> _Exercise passage_:
*** Block opens ***
Sometimes I get a comment that deserves to be moved front and center, instead of me simply responding to it in the comment section.
I have emailed the author (who you can find at Where Love and Chaos Reign) the entire text of this post and got her permission to re-post her comment in this manner.
Her comment is as follows:
twinmomma <email@example.com> wrote:
I vehemently disagree that formula feeding is a contraindication for bed sharing. Adopted children could never bed share then. This is ridiculous to me. Formula feeding and SAFE bedsharing is the key. In your previous post you said the one thing all those cases had in common was formula feeding. NO. The one thing all those cases had in common was UNSAFE bed sharing. Intoxication, inappropriate bedding, medicated parents, couch sleeping, etc… Not formula feeding. I take a huge exception to the idea that a non-nursing mother cannot bedshare. My twins were only partially breastfed for their first five months. I was unable to create sufficient supply and my daughter completely gave up nursing as soon as she tried a bottle. While we were not a full-time bedsharing family, I shared my bed with both children (separately) on nights when it was the only thing that would work to get all of us some sleep. My son was severely colicky and there were many nights sleeping next to me curled up was the only thing that got us through.
I’ve read all the co-sleeping recommendations and I have always felt that the bottle vs. breast argument is just one more way for people to find a way to make moms who can’t breastfeed feel inferior. The argument that a bottle fed baby roots for food differently is a moot point if you’re in a safe bedsharing environment. Because a safe bedsharing environment should mirror what a safe crib looks like. Nothing extraneous, only a sheet. If the “rooting for food” is what causes the issue, then this behavior happens in a crib or co-sleeper as well. As long as the family bed mirrors that environment, then the breast or bottle argument goes away. It’s pillows, it’s spaces between the bed and the wall, it’s comforters, etc… that cause the problem.
When I said the one thing all those cases had in common, I was referring to the fact that not ALL of them occurred in a bed, some occurred on a couch or a chair. Not all of them involved a parent who was drinking, some involved a parent using illicit drugs and one involved a grandmother on prescription medication.
*** Block closes ***
> _Items listed in a dataset_:
*** Block opens ***
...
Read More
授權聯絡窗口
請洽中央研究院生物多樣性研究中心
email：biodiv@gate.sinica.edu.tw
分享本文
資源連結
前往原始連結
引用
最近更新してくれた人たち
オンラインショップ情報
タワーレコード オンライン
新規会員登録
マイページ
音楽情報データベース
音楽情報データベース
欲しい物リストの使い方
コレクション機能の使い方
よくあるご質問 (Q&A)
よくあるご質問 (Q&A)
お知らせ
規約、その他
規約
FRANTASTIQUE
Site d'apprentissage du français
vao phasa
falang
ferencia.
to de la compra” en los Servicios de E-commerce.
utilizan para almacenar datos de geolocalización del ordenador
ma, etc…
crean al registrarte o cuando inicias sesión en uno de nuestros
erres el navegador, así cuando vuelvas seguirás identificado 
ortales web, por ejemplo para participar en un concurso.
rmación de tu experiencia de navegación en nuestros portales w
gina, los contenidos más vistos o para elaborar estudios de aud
*** Block closes ***
*** Block opens ***
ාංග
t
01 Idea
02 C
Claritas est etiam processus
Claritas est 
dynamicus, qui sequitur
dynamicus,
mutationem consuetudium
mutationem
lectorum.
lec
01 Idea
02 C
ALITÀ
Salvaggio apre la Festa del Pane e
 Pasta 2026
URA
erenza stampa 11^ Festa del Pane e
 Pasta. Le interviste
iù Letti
*** Block closes ***
> _About this task_: Rewrite everything from "I’ve read all" down to "cause the problem." in the bed-sharing post, replacing "crib" with "bassinet".

> _Result for this task_:
I’ve read all the co-sleeping recommendations and I have always felt that the bottle vs. breast argument is just one more way for people to find a way to make moms who can’t breastfeed feel inferior. The argument that a bottle fed baby roots for food differently is a moot point if you’re in a safe bedsharing environment. Because a safe bedsharing environment should mirror what a safe bassinet looks like. Nothing extraneous, only a sheet. If the “rooting for food” is what causes the issue, then this behavior happens in a bassinet or co-sleeper as well. As long as the family bed mirrors that environment, then the breast or bottle argument goes away. It’s pillows, it’s spaces between the bed and the wall, it’s comforters, etc… that cause the problem.